Abstract:
Typical methods for stable immobilization of proteins often involve time-consuming surface modification of silicon-based materials to enable specific binding, while the nonspecific adsorption method is faster but usually unstable. Herein, we fused a silica-binding protein, Si-tag, to target proteins so that the target proteins could attach directly to silica substrates in a single step, markedly streamlining the immobilization process.
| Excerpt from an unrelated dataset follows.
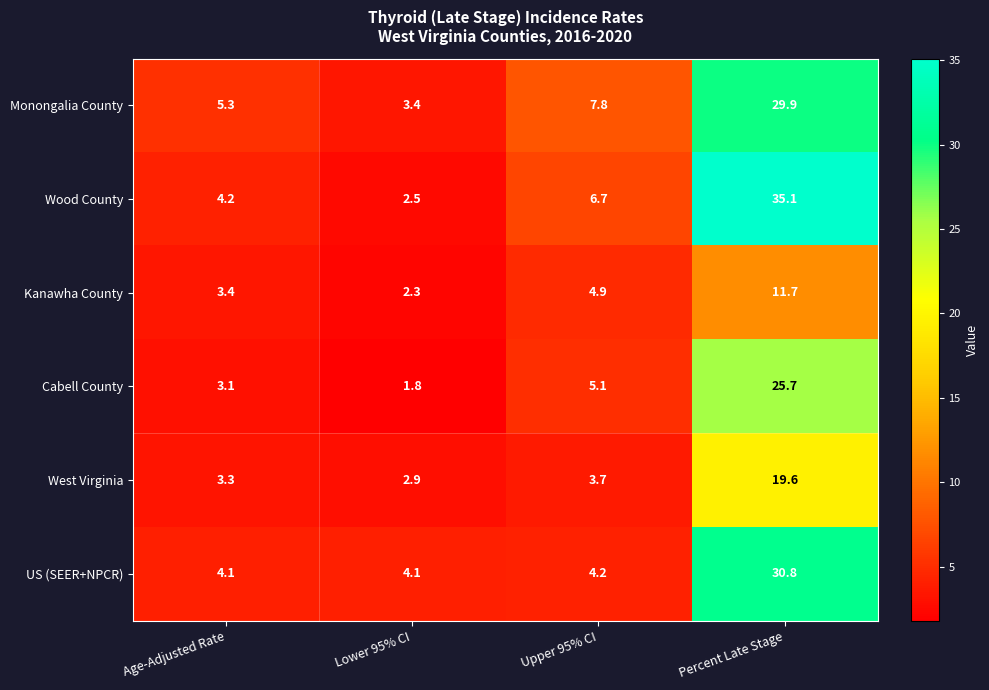

At which label does Monongalia County reach its minimum?

Lower 95% CI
The adhesion force between the Si-tag and glass substrates was determined to be approximately 400-600 pN at the single-molecule level by atomic force microscopy, which is greater than the unfolding force of most proteins. The adhesion force of the Si-tag exhibits a slight increase when pulled from the C-terminus compared to that from the N-terminus. Furthermore, the Si-tag\'s adhesion force on a glass surface is marginally higher than that on a silicon nitride probe. The binding properties of the Si-tag are not obviously affected by environmental factors, including pH, salt concentration, and temperature. In addition, the macroscopic adhesion force between the Si-tag-coated hydrogel and glass substrates was ∼40 times higher than that of unmodified hydrogels. Therefore, the Si-tag, with its strong silica substrate binding ability, provides a useful tool as an excellent fusion tag for the rapid and mechanically robust immobilization of proteins on silica and for the surface coating of silica-binding materials.
摘要:
稳定固定蛋白质的典型方法通常涉及对硅基材料进行耗时的表面修饰,以实现特异性结合,而非特异性吸附方法速度更快,但通常不稳定。在这里,我们融合了二氧化硅结合蛋白,Si-tag,目标蛋白,以便目标蛋白可以在单个步骤中直接附着到二氧化硅底物上,显着简化固定过程。通过原子力显微镜确定,在单分子水平上,Si标签和玻璃基板之间的粘附力约为400-600pN。大于大多数蛋白质的展开力。当从C-末端拉时,与从N-末端拉时相比,Si-标签的粘附力显示出轻微的增加。此外,硅标签在玻璃表面上的粘附力略高于氮化硅探针上的粘附力。Si-tag的结合特性受环境因素的影响不明显,包括pH值,盐浓度,和温度。此外,Si-tag涂层水凝胶与玻璃基材之间的宏观粘合力比未改性水凝胶高40倍。因此,Si标签,以其强大的二氧化硅基质结合能力,提供了一种有用的工具,可作为出色的融合标签,用于将蛋白质快速且机械坚固地固定在二氧化硅上以及用于二氧化硅结合材料的表面涂层。